[Opening Information supplied section]
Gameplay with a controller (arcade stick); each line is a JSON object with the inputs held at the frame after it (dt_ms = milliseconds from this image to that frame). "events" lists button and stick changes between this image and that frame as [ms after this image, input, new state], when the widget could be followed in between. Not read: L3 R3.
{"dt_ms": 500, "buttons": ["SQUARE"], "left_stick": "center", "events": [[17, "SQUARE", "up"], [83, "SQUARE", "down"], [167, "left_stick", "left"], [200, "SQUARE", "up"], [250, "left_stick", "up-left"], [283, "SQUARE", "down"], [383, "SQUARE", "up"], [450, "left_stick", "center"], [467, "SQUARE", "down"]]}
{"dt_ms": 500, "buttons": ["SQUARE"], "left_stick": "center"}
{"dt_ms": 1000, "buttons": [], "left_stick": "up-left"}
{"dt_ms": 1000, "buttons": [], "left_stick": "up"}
[Closing Information supplied section]
* **Your goal**
Return all of the data above exactly, leaving out no line.

* **Response to this exercise**
Gameplay with a controller (arcade stick); each line is a JSON object with the inputs held at the frame after it (dt_ms = milliseconds from this image to that frame). "events" lists button and stick changes between this image and that frame as [ms after this image, input, new state], when the widget could be followed in between. Not read: L3 R3.
{"dt_ms": 500, "buttons": ["SQUARE"], "left_stick": "center", "events": [[17, "SQUARE", "up"], [83, "SQUARE", "down"], [167, "left_stick", "left"], [200, "SQUARE", "up"], [250, "left_stick", "up-left"], [283, "SQUARE", "down"], [383, "SQUARE", "up"], [450, "left_stick", "center"], [467, "SQUARE", "down"]]}
{"dt_ms": 500, "buttons": ["SQUARE"], "left_stick": "center"}
{"dt_ms": 1000, "buttons": [], "left_stick": "up-left"}
{"dt_ms": 1000, "buttons": [], "left_stick": "up"}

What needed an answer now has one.